Michael Tsai – Blog – Dogfooding the Sandbox

Michael Tsai – Blog – Dogfooding the Sandbox

[..] after the June 1 deadline, Apple issued non-bug-fix updates such as iPhoto 9.3 and Aperture 3.3, yet they remain unsandboxed. Meanwhile, I’ve heard from at least one developer that Apple deemed a third-party 0.0.1 bug-fix update to not be a bug-fix, and so rejected it for not being sandboxed

Apple have an interesting problem with their app stores. On iOS, they’re (very) gradually relaxing conditions towards a hypothetical glorious future state where everyone is both happy and secure. There are still random annoying rejections, but for the most part it feels better now than it ever did.

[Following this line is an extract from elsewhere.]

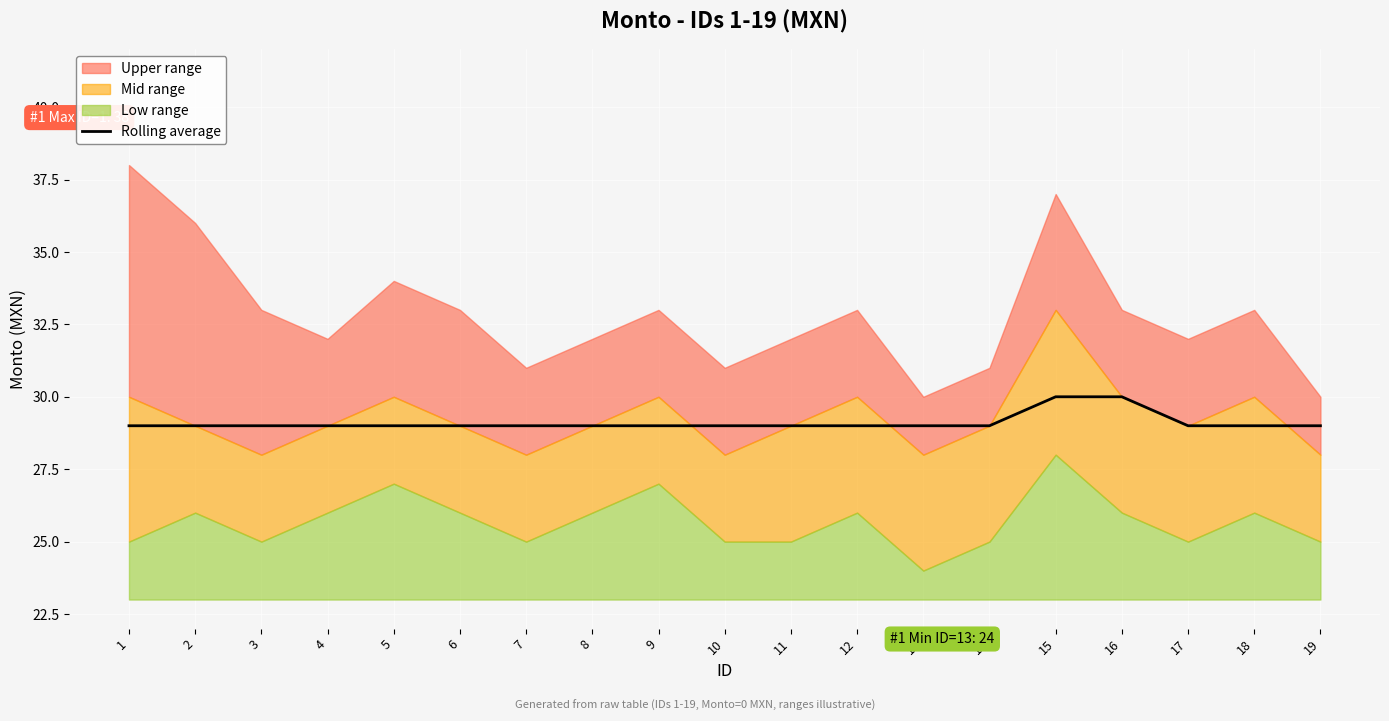

List the labels in order of value, smallest first.

1, 2, 3, 4, 5, 6, 7, 8, 9, 10, 11, 12, 13, 14, 17, 18, 19, 15, 16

On MacOS, though, they’re going in the opposite direction. It appears that Apple’s vision of the glorious future of MacOS apps is a lot more restricted than the current state, so every time the conditions change, they change to be more restrictive, not less. Sandboxing is just the latest instance of this.

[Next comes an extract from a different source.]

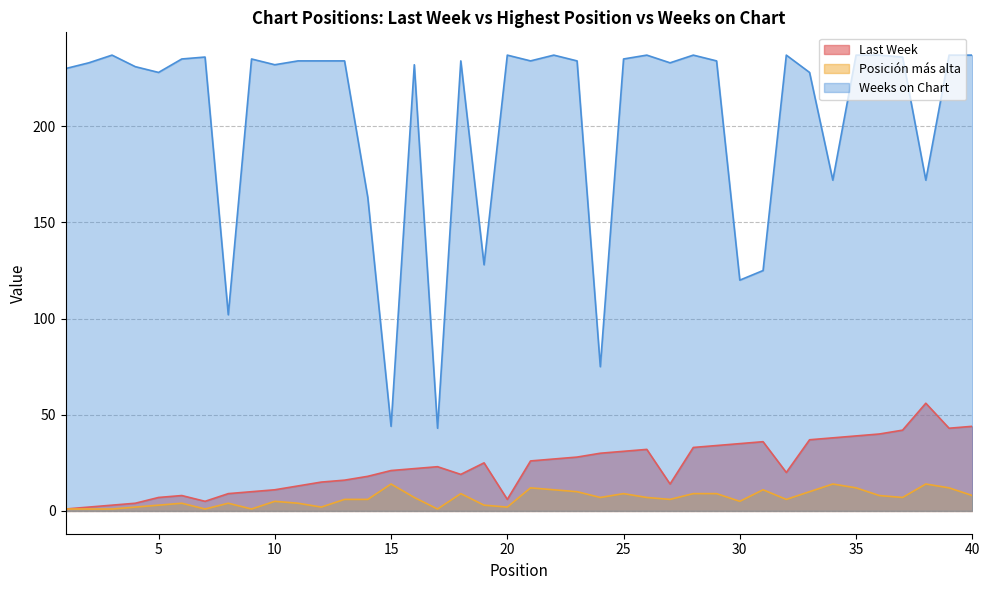

What is the value of the Posición más alta point at the 1st from the left?

1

Every time Apple relax the iOS restrictions a little, or makes the platform more powerful, they enable better apps. The platform’s backwards-compatibility is superb, and apps I bought on day 1 of the store being open still work.

But every time they squeeze the MacOS restrictions tighter, more apps that used to be permitted can now no longer fit. This isn’t a situation that gives me great faith that things I buy from the Mac App Store will continue to work in the future, or get bug fixes.

Of course, in practice, I’m going to keep buying from the store. It’s far more convenient than anything else.